The Indian accounting standard 24 issued by the Institute of Chartered Accountants of India defines a hyperinflationary situation as follows:
Money loses purchasing power at such a rate that comparison of amounts from transactions and other events that have occurred at different times, evenwithin the same accounting period, is misleading.
In this age of technology where people are becoming more pro active and react to the developments in the socio economic scenario , prolonged inflation can lead to domestic turbulence and uprising. Hyperinflationary conditions are more likely to occur in case of economies that are suffering continuous warfare and domestic problems.
In hyperinflation money looses all its worth and there is a capital flight from the home country and people are less willing to hold assets in domestic currency,
This further adds to the domino effect and furthers the effect of this to the other parts of economy and the resultant situation is a total mess where central banks are forced to print money in exotic denominations.

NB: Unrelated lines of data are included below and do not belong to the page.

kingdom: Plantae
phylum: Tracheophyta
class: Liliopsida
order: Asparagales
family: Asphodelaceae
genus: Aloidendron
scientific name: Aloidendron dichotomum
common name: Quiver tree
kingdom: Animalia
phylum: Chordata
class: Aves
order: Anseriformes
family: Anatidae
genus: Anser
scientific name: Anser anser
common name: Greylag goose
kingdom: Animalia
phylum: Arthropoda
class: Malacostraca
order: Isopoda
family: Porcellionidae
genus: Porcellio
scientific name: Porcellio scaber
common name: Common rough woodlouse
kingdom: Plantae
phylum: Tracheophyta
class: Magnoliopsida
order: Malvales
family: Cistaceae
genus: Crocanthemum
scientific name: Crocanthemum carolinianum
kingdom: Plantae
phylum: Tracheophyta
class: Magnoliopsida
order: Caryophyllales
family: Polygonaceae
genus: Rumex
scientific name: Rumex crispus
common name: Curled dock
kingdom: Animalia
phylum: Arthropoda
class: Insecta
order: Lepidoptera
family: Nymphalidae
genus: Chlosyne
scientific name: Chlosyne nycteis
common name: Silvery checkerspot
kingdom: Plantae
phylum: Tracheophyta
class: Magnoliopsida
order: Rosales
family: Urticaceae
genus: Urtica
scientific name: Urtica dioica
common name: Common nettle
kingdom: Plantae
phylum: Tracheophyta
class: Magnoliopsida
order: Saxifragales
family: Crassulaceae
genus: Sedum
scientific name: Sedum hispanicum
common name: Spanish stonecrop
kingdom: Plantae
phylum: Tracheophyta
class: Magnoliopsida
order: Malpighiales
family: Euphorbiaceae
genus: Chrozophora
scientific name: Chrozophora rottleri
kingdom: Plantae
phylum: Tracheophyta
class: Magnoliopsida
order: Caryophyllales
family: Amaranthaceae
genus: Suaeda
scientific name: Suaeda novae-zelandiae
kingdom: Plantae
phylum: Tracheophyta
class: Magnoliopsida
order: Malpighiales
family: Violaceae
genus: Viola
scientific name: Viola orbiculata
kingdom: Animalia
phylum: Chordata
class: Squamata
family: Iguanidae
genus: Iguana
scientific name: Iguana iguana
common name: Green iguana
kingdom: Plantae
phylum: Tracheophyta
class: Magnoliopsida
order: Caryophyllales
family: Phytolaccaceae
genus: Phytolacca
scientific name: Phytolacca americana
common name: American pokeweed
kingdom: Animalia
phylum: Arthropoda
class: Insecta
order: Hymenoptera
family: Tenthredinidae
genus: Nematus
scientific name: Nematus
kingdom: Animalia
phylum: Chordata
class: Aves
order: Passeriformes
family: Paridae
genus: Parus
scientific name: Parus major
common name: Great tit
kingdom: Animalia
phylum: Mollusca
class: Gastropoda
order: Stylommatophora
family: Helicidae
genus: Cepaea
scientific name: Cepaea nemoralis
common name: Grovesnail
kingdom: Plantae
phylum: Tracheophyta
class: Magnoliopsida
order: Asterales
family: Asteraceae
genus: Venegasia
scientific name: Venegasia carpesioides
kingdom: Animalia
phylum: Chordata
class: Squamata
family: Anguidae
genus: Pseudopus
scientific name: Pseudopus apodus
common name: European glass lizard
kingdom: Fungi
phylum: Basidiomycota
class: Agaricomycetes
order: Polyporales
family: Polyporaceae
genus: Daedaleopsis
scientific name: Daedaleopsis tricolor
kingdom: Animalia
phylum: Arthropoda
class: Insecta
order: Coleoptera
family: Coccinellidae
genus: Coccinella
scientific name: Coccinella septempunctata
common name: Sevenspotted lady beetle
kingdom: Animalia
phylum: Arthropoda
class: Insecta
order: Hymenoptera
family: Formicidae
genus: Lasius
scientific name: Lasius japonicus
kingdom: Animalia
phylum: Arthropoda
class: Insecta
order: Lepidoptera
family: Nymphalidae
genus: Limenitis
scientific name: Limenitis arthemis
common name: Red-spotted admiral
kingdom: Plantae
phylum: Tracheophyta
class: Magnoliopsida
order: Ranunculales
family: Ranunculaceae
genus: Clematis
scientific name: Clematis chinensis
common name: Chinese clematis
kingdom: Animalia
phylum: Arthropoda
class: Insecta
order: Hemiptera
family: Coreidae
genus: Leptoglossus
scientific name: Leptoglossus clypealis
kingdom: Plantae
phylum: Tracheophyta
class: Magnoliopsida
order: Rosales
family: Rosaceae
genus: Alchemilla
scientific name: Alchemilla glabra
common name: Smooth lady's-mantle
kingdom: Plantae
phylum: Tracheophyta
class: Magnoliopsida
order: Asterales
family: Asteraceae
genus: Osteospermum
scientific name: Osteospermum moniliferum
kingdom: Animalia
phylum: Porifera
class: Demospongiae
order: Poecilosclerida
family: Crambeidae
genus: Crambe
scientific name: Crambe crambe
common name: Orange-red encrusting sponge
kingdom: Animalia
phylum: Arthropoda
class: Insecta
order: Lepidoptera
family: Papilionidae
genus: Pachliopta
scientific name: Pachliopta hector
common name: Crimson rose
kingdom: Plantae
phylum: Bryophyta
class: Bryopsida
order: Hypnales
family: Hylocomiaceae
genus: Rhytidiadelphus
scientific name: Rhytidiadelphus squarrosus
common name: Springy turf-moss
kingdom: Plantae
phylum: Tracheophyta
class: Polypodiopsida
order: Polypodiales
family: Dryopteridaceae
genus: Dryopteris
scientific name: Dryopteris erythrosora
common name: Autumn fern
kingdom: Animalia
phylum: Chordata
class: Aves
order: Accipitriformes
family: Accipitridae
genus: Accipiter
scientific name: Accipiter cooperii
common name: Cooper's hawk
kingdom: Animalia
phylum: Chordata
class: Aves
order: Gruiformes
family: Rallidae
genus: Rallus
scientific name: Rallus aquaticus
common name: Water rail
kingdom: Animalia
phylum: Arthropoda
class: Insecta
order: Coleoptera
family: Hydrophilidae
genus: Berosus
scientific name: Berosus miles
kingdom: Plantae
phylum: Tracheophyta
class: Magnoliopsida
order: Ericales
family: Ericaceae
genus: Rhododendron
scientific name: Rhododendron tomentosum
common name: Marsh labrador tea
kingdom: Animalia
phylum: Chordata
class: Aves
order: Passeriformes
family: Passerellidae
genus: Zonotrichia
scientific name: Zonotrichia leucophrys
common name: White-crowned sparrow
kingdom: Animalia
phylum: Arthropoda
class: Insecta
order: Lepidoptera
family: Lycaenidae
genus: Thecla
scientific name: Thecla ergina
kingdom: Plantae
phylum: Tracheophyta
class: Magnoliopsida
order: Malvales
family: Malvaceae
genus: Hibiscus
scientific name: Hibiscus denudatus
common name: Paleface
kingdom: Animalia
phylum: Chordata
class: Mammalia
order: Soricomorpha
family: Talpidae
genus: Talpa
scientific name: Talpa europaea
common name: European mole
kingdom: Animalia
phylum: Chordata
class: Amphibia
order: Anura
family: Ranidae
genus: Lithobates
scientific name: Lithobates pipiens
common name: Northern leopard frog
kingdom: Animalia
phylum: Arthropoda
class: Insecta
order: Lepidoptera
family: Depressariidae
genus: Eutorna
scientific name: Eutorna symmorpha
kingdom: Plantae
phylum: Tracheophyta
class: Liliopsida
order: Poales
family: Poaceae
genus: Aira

The case of Zimbabwe, Weimar republic and other cases.
Zimbabwe is the first country in the recent period to have underwent hyperinflation. Years of excessive money printing without underlying economic growth have resulted into hyperinflation.
The situation has worsened so much that the Zimbabwean government was forced to print hundred trillion dollar notes which could still not buy a packet of bread or eggs in the period of 1970’s- till now.
A similar situation was encountered in Weimar republic during the first world war when the german mark underwent a rapid devaluation and lead to an inflation rate of over 1000 % in real terms.
Only 10 % or less of total worldwide assets are cash denominated
Lastly, only 10 % of assets in the world are cash denominated or held in cash. All other assets are mere virtual or intangible in nature like government bonds and guarantees.
In an interesting situation , when cash denominated assets reached a high threshold in Weimar germany and people refused to purchase assets due to inflation and uncertainty , they hoarded cash as a safety measure which resulted into a deep and scathing recession during the early twentieth century.
Thus it can be concluded that printing money cannot solve the root economic problem.